Ks. mgr lic. Krzysztof Wolnica, duchowny Kościoła Ewangelicko Metodystycznego  podjął temat sakramentu Chrztu w tradycji Kościoła Ewangelicko-Metodystycznego w aspekcie ekumenicznym. Sakrament Chrztu, który jest sakramentem inicjacji w ujęciu Wesleya i Ratzingera wprowadza w wiarę chrześcijańską. Chrzest łączy wszystkie Kościoły, które wspólnie wyznają jedną wiarę w Jezusa Chrystusa. Chrzest otwiera przed każdym człowiekiem drogę do przystąpienia do Przymierza z Bogiem, uczestniczenia w społeczności Kościoła powszechnego, którego głową jest Chrystus. Jednocześnie działająca w Chrzcie dzięki Duchowi Świętemu łaska Boża sprawia, że osoba ochrzczona zostaje uwolniona z winy grzechu pierworodnego poprzez udział w dziele Jezusa Chrystusa. Chrzest jest inauguracją nowego narodzenia, stania się dzieckiem Bożym, a tym samym dziedzicem Królestwa Bożego.

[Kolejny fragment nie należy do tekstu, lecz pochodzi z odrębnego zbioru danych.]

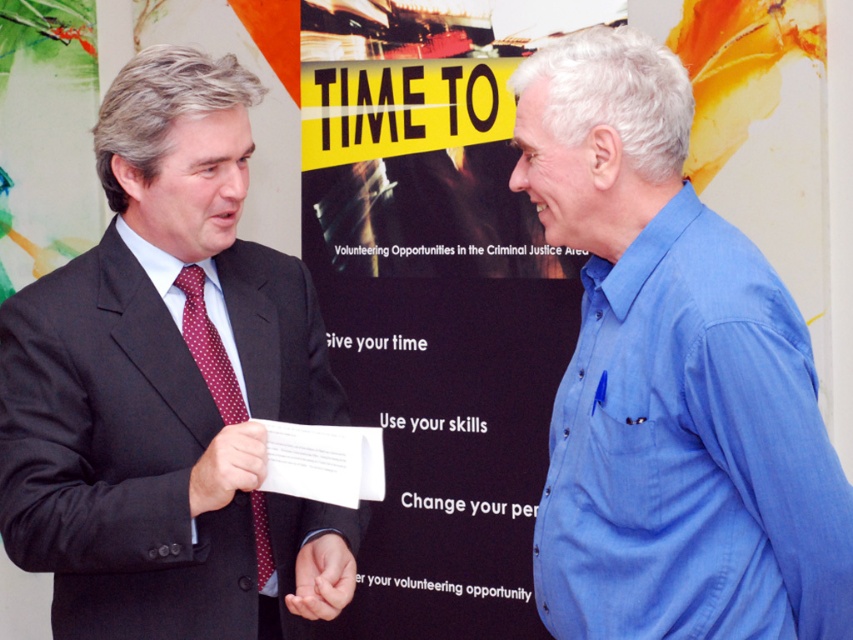
Can you confirm if matte black suit at left is bigger than matte red tie at center?

Yes, matte black suit at left is bigger than matte red tie at center.

Can you confirm if matte black suit at left is positioned below matte red tie at center?

No, matte black suit at left is not below matte red tie at center.

Measure the distance between point (61, 460) and camera.

Point (61, 460) is 5.16 feet from camera.

Where is `matte black suit at left`? The image size is (853, 640). matte black suit at left is located at coordinates (161, 378).

Who is shorter, blue denim shirt at right or smooth skin hand at center?

Standing shorter between the two is smooth skin hand at center.

Measure the distance between point (612, 440) and camera.

Point (612, 440) and camera are 4.76 feet apart.

Locate an element on the screen. The height and width of the screenshot is (640, 853). blue denim shirt at right is located at coordinates (670, 380).

What do you see at coordinates (161, 378) in the screenshot?
I see `matte black suit at left` at bounding box center [161, 378].

Can you confirm if matte black suit at left is bigger than polka dot silk tie at left?

Indeed, matte black suit at left has a larger size compared to polka dot silk tie at left.

Which is behind, point (135, 388) or point (260, 545)?

Positioned behind is point (260, 545).

Locate an element on the screen. The height and width of the screenshot is (640, 853). matte black suit at left is located at coordinates (161, 378).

Całość sesji związana była z 1050 rocznicą chrztu Polski, w którą uczestnicy seminarium chcieli się aktywnie włączyć, dając tym samym dogmatyczny komentarz do obrzędów chrztu.

bagno222


[1] Zob. Benedykt XVI/J. Ratzinger, Formalne zasady chrześcijaństwa, Poznań 2009, 39.